Every record here needs to be retyped exactly.

=== Section Start ===

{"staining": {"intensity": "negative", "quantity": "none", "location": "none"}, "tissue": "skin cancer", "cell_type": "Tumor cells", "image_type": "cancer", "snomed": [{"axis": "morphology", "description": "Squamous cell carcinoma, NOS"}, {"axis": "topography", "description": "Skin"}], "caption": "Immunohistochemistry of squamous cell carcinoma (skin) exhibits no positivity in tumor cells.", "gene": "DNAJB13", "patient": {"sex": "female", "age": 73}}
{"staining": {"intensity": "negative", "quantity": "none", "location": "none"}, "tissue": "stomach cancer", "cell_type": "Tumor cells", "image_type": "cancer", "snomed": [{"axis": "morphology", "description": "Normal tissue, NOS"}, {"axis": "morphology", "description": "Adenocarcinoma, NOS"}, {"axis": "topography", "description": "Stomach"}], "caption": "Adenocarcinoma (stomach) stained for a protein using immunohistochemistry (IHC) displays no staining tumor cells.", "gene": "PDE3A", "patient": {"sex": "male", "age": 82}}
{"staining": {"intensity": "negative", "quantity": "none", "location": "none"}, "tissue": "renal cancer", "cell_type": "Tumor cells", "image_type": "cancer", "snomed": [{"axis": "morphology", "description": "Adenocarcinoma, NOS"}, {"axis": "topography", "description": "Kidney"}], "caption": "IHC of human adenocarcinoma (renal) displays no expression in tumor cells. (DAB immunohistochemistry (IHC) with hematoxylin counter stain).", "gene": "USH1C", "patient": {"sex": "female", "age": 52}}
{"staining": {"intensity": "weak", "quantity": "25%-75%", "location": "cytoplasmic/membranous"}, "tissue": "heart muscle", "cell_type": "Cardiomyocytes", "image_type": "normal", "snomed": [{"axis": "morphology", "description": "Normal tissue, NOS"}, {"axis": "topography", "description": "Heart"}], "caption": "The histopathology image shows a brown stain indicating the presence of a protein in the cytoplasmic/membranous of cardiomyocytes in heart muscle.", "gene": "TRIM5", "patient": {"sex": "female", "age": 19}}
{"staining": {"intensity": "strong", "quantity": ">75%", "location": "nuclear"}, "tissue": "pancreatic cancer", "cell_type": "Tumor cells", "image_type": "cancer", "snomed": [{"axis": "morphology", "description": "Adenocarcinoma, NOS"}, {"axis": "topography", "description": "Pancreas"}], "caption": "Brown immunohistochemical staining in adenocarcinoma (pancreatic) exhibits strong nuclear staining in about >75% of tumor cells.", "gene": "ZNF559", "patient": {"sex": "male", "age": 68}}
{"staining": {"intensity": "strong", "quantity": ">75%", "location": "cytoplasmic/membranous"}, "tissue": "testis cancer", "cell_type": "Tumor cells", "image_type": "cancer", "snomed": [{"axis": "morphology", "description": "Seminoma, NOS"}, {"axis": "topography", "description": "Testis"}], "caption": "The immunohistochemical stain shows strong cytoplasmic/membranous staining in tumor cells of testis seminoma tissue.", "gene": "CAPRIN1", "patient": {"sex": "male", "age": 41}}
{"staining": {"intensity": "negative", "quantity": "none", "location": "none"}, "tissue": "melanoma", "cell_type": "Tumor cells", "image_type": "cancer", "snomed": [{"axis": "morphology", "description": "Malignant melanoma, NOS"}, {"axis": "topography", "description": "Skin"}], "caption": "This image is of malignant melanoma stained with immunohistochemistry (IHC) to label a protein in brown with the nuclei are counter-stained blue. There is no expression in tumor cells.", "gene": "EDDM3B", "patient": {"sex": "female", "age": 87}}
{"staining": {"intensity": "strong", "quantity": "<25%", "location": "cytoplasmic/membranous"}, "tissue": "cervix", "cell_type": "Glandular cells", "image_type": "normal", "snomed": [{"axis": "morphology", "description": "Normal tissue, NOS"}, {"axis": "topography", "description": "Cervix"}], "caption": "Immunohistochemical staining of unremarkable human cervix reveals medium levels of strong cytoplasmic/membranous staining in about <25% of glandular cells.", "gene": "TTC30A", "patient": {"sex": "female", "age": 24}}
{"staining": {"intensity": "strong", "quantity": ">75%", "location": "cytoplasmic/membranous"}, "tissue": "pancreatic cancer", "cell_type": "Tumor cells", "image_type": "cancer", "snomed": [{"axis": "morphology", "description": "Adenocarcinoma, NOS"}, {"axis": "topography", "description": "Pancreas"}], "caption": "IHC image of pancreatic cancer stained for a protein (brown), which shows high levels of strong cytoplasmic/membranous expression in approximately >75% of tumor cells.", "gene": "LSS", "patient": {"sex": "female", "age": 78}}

=== Section End ===

## Written reply
{"staining": {"intensity": "negative", "quantity": "none", "location": "none"}, "tissue": "skin cancer", "cell_type": "Tumor cells", "image_type": "cancer", "snomed": [{"axis": "morphology", "description": "Squamous cell carcinoma, NOS"}, {"axis": "topography", "description": "Skin"}], "caption": "Immunohistochemistry of squamous cell carcinoma (skin) exhibits no positivity in tumor cells.", "gene": "DNAJB13", "patient": {"sex": "female", "age": 73}}
{"staining": {"intensity": "negative", "quantity": "none", "location": "none"}, "tissue": "stomach cancer", "cell_type": "Tumor cells", "image_type": "cancer", "snomed": [{"axis": "morphology", "description": "Normal tissue, NOS"}, {"axis": "morphology", "description": "Adenocarcinoma, NOS"}, {"axis": "topography", "description": "Stomach"}], "caption": "Adenocarcinoma (stomach) stained for a protein using immunohistochemistry (IHC) displays no staining tumor cells.", "gene": "PDE3A", "patient": {"sex": "male", "age": 82}}
{"staining": {"intensity": "negative", "quantity": "none", "location": "none"}, "tissue": "renal cancer", "cell_type": "Tumor cells", "image_type": "cancer", "snomed": [{"axis": "morphology", "description": "Adenocarcinoma, NOS"}, {"axis": "topography", "description": "Kidney"}], "caption": "IHC of human adenocarcinoma (renal) displays no expression in tumor cells. (DAB immunohistochemistry (IHC) with hematoxylin counter stain).", "gene": "USH1C", "patient": {"sex": "female", "age": 52}}
{"staining": {"intensity": "weak", "quantity": "25%-75%", "location": "cytoplasmic/membranous"}, "tissue": "heart muscle", "cell_type": "Cardiomyocytes", "image_type": "normal", "snomed": [{"axis": "morphology", "description": "Normal tissue, NOS"}, {"axis": "topography", "description": "Heart"}], "caption": "The histopathology image shows a brown stain indicating the presence of a protein in the cytoplasmic/membranous of cardiomyocytes in heart muscle.", "gene": "TRIM5", "patient": {"sex": "female", "age": 19}}
{"staining": {"intensity": "strong", "quantity": ">75%", "location": "nuclear"}, "tissue": "pancreatic cancer", "cell_type": "Tumor cells", "image_type": "cancer", "snomed": [{"axis": "morphology", "description": "Adenocarcinoma, NOS"}, {"axis": "topography", "description": "Pancreas"}], "caption": "Brown immunohistochemical staining in adenocarcinoma (pancreatic) exhibits strong nuclear staining in about >75% of tumor cells.", "gene": "ZNF559", "patient": {"sex": "male", "age": 68}}
{"staining": {"intensity": "strong", "quantity": ">75%", "location": "cytoplasmic/membranous"}, "tissue": "testis cancer", "cell_type": "Tumor cells", "image_type": "cancer", "snomed": [{"axis": "morphology", "description": "Seminoma, NOS"}, {"axis": "topography", "description": "Testis"}], "caption": "The immunohistochemical stain shows strong cytoplasmic/membranous staining in tumor cells of testis seminoma tissue.", "gene": "CAPRIN1", "patient": {"sex": "male", "age": 41}}
{"staining": {"intensity": "negative", "quantity": "none", "location": "none"}, "tissue": "melanoma", "cell_type": "Tumor cells", "image_type": "cancer", "snomed": [{"axis": "morphology", "description": "Malignant melanoma, NOS"}, {"axis": "topography", "description": "Skin"}], "caption": "This image is of malignant melanoma stained with immunohistochemistry (IHC) to label a protein in brown with the nuclei are counter-stained blue. There is no expression in tumor cells.", "gene": "EDDM3B", "patient": {"sex": "female", "age": 87}}
{"staining": {"intensity": "strong", "quantity": "<25%", "location": "cytoplasmic/membranous"}, "tissue": "cervix", "cell_type": "Glandular cells", "image_type": "normal", "snomed": [{"axis": "morphology", "description": "Normal tissue, NOS"}, {"axis": "topography", "description": "Cervix"}], "caption": "Immunohistochemical staining of unremarkable human cervix reveals medium levels of strong cytoplasmic/membranous staining in about <25% of glandular cells.", "gene": "TTC30A", "patient": {"sex": "female", "age": 24}}
{"staining": {"intensity": "strong", "quantity": ">75%", "location": "cytoplasmic/membranous"}, "tissue": "pancreatic cancer", "cell_type": "Tumor cells", "image_type": "cancer", "snomed": [{"axis": "morphology", "description": "Adenocarcinoma, NOS"}, {"axis": "topography", "description": "Pancreas"}], "caption": "IHC image of pancreatic cancer stained for a protein (brown), which shows high levels of strong cytoplasmic/membranous expression in approximately >75% of tumor cells.", "gene": "LSS", "patient": {"sex": "female", "age": 78}}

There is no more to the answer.